4. Il résulte de ce qui précède, sans qu’il soit besoin de se prononcer sur les autres moyens de la requête, que M. B est fondé à demander l’annulation de la décision du préfet du Val-d’Oise du 26 septembre 2023.
Sur les conclusions aux fins d’injonction et d’astreinte :
5. Eu égard au motif d’annulation retenu, le présent jugement implique seulement que le préfet du Val-d’Oise procède au réexamen de la situation de M. B. Il y a lieu d’enjoindre au préfet du Val-d’Oise ou au préfet territorialement compétent d’y procéder dans le délai de deux mois à compter de la notification du présent jugement. Il n’y a pas lieu d’assortir cette injonction d’une astreinte.

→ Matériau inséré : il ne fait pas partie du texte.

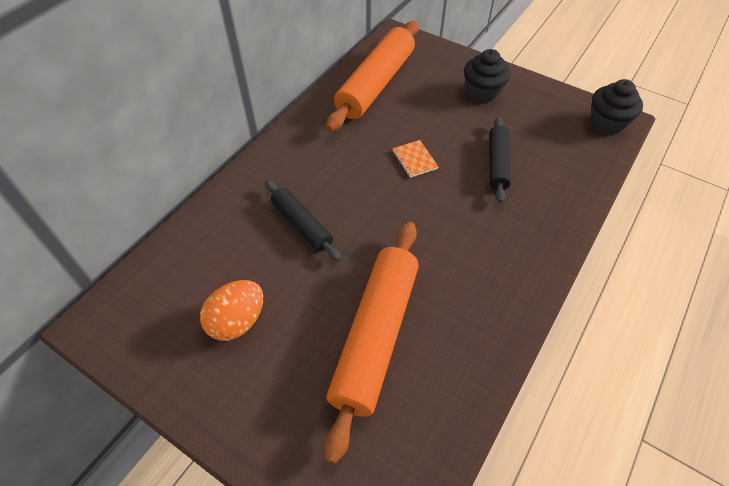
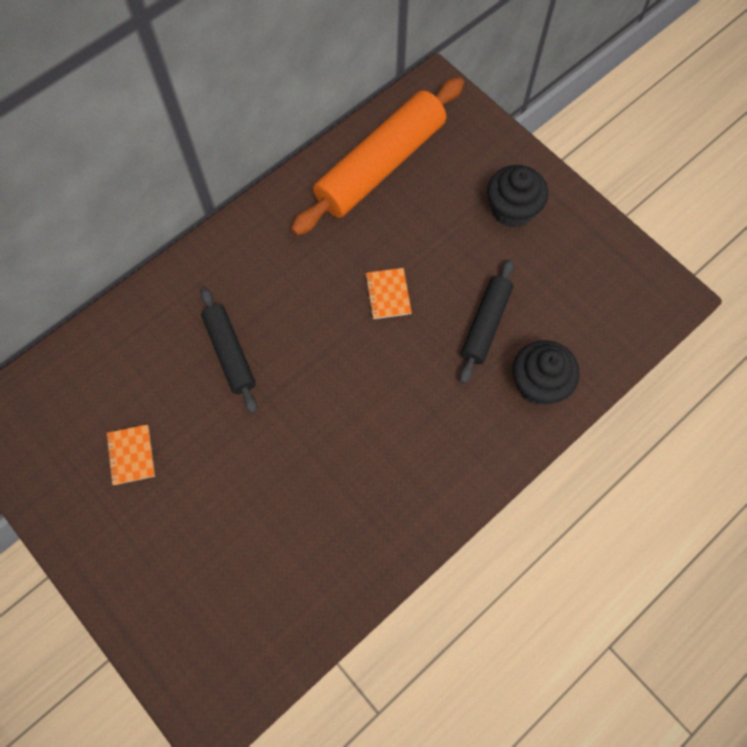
camera: 15 degrees right, 15 degrees up
orange egg [200,280,263,341] -> orange notebook [106,424,155,485]
orange rolling pin [324,222,419,464] -> none
black cupcake [591,79,643,134] -> black cupcake moved to [513,340,580,405]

Sur les frais liés à l’instance :
6. Il y a lieu, dans les circonstances de l’espèce, de mettre à la charge de l’Etat le versement d’une somme de 1 000 euros à M. B sur le fondement de l’article L. 761-1 du code de justice administrative.
D E C I D E :
Article 1er : La décision du 26 septembre 2023 est annulée.
Article 2 : Il est enjoint au préfet du Val-d’Oise ou au préfet territorialement compétent de procéder au réexamen de la demande de M. B dans un délai de deux mois à compter de la notification du présent jugement.
Article 3 : L’État versera à M. B la somme de 1 000 euros au titre de l’article L. 761-1 du code de justice administrative.
Article 4 : Le surplus des conclusions de la requête est rejeté.
Article 5 : Le présent jugement sera notifié à M. B et au préfet du Val-d’Oise.
Délibéré après l’audience du 13 décembre 2024, à laquelle siégeaient :
M. Bertoncini, président,
Mme Cuisinier-Heissler, première conseillère,
M. Jacquinot, conseiller,
Rendue publique par mise à disposition au greffe le 14 janvier 2025.
Le rapporteur,
Signé
M. Jacquinot
Le président,
Signé
T. Bertoncini La greffière,
Signé
K. Nabunda
La République mande et ordonne au préfet du Val-d’Oise en ce qui le concerne ou à tous commissaires de justice à ce requis en ce qui concerne les voies de droit commun contre les parties privées, de pourvoir à l’exécution de la présente décision.